GCC (GNU Compiler Collection) is essentially divided into a front end and a back end. The main reason for this division is for providing code reusability. As all of us know GCC supports a variety of languages. This includes C, C++, Java etc.
If you want to introduce a new language into GCC, you can. The only thing you have to do is to create a new front end for that language.
The back end is same for all the languages. Different front ends exist for different languages. So creating a compiler in GCC means creating a new front end. Experimentally let us try to introduce a new language into the GCC.
We have to keep certain things in mind before we introduce a language. The first thing is that we are adding a segment to a huge code. For perfect working we have to add some routines, declare some variables etc. which may be required by the other code segments. Secondly some errors produced by us may take the back end into an inconsistent state. Little information will be available to us about the mistake. So we have to go through our code again and again and understand what went wrong. Sometimes this can be accomplished only through trial and error method.
Let me give a general introduction to tree structure and rtl. From my experience a person developing a new small front end need not have a thorough idea regarding tree structure and rtl. But you should have a general idea regarding these.
Tree is the central data structure of the gcc front end. It is a perfect one for the compiler development. A tree node is capable of holding integers, reals ,complex, strings etc. Actually a tree is a pointer type. But the object to which it points may vary. If we are just taking the example of an integer node of a tree, it is a structure containing an integer value, some flags and some space for rtl (These flags are common to all the nodes). There are a number of flags. Some of them are flags indicating whether the node is read only , whether it is of unsigned type etc. The complete information about trees can be obtained from the files - tree.c, tree.h and tree.def. But for our requirement there are a large number of functions and macros provided by the GCC, which helps us to manipulate the tree. In our program we won't be directly handling the trees. Instead we use function calls.
RTL stands for register transfer language. It is the intermediate code handled by GCC. Each and every tree structure that we are building has to be changed to rtl so that the back end can work with it perfectly. I am not trying in anyway to explain about rtl. Interested readers are recommended to see the manual of GCC. As with the trees GCC provides us a number of functions to produce the rtl code from the trees. So in our compiler we are trying to build the tree and convert it to rtl for each and every line of the program.
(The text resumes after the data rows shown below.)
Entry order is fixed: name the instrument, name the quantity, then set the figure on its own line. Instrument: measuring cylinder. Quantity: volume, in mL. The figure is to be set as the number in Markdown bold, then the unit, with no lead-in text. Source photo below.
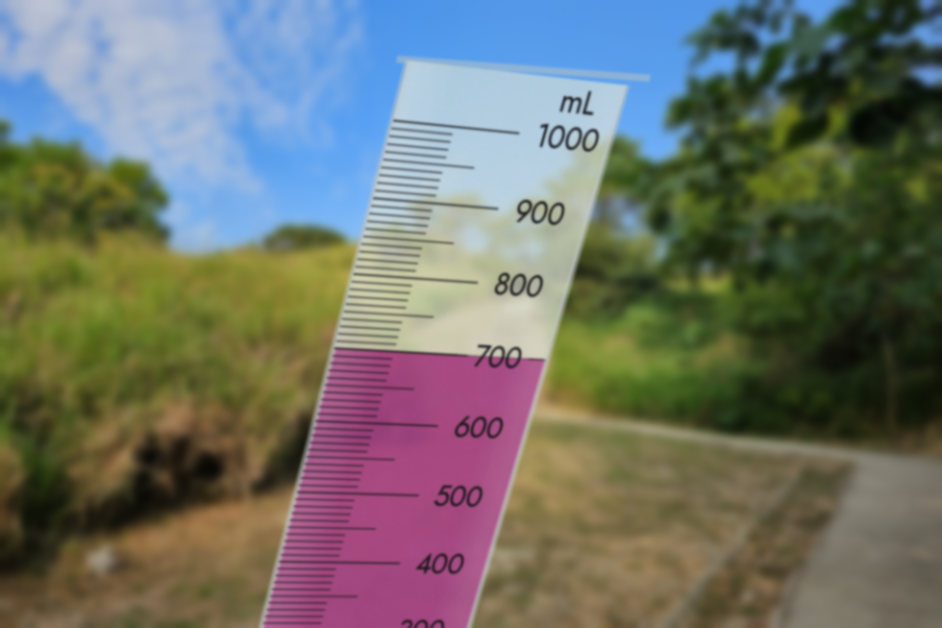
**700** mL
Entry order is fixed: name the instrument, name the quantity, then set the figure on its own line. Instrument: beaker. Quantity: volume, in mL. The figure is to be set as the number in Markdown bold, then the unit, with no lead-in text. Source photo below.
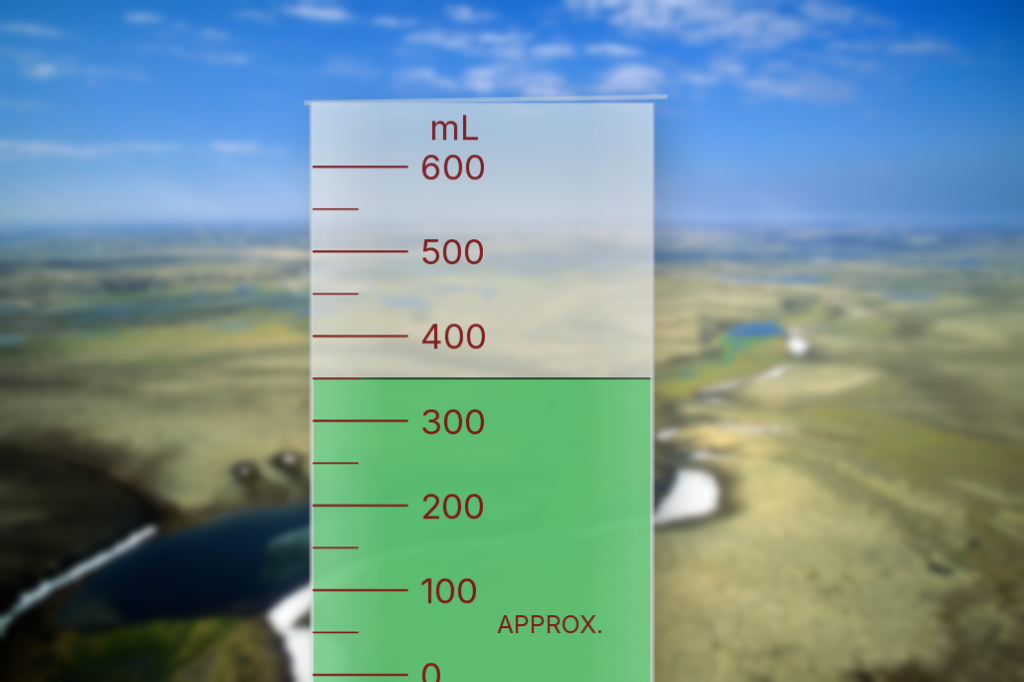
**350** mL
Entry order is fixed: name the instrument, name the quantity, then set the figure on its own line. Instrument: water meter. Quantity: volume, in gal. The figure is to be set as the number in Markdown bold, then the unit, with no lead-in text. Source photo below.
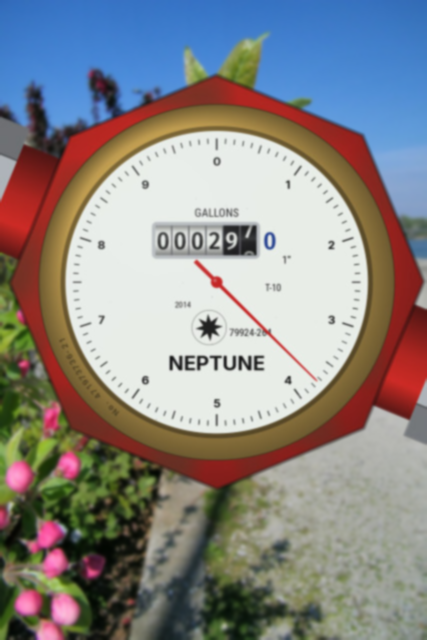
**2973.7** gal
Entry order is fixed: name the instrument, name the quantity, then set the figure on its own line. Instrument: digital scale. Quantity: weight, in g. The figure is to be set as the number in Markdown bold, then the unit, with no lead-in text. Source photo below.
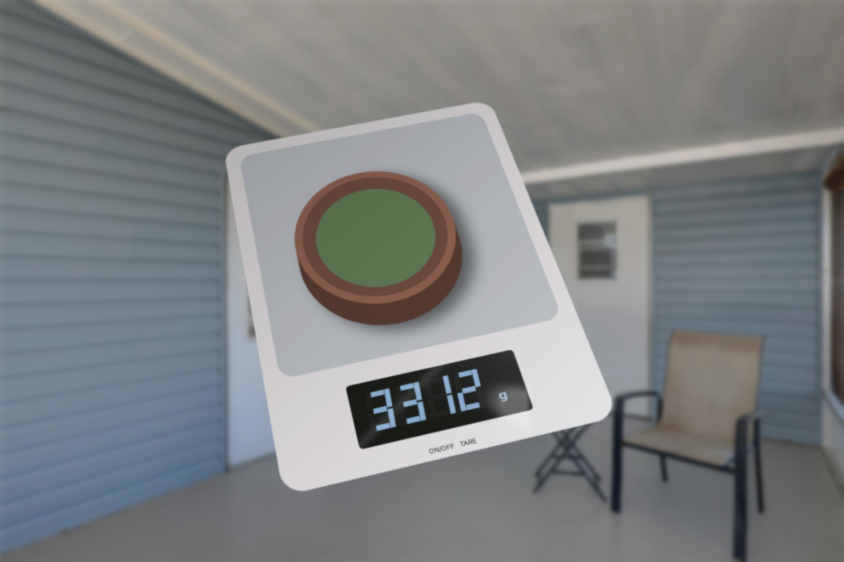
**3312** g
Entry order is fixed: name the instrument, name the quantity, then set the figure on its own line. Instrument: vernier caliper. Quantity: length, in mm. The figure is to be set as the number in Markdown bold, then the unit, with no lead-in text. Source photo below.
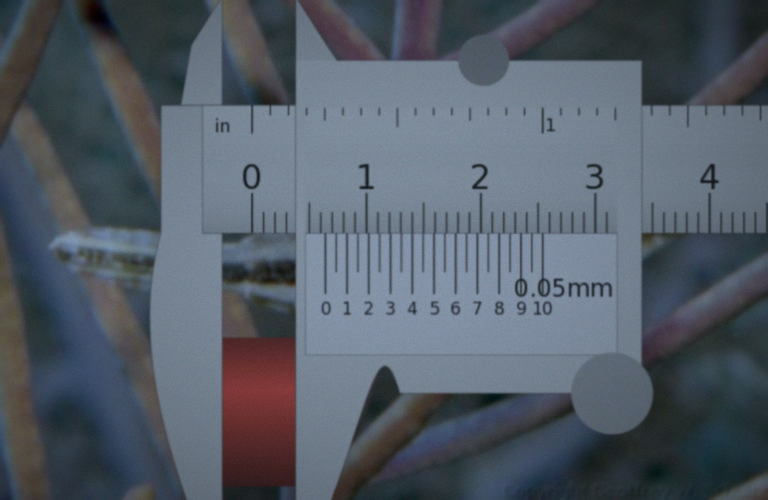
**6.4** mm
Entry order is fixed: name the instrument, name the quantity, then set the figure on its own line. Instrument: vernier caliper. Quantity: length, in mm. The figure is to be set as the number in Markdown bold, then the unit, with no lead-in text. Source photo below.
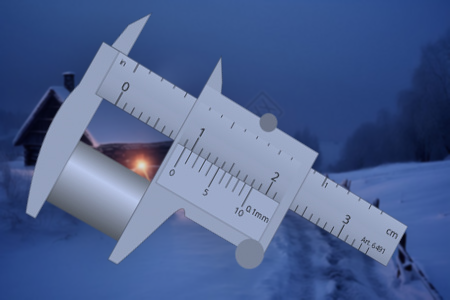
**9.2** mm
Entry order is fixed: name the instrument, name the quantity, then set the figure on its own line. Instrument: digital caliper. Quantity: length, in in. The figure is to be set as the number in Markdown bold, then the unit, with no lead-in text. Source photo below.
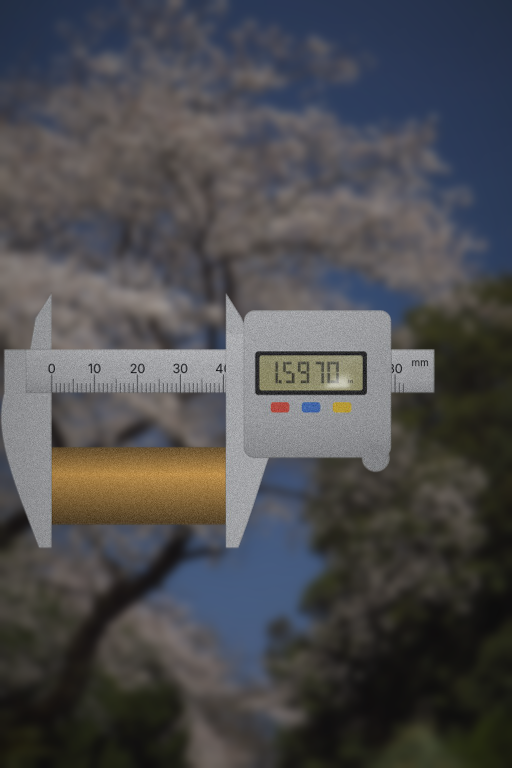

Most of the rtl routines take the trees as arguments and emit the rtl statements.
So I hope that you are having a vague idea about what we are going to do. The tree building and rtl generation can be considered as two different phases. But they are intermixed and can't be considered separately. There is one more phase that the front end is expected to do. It is the preliminary optimization phase. It includes techniques like constant folding, arithmetic simplification etc. which we can handle in the front end. But I am totally ignoring that phase to simplify our front end. Our optimization is completely dependent on the back end. I also assume that you are perfect programmers. It is to avoid error routines from front end. All the steps are taken to simplify the code as much as possible.
From now onwards our compiler has only three phases - lexical, syntax and intermediate code generation. Rest is the head ache of the back end.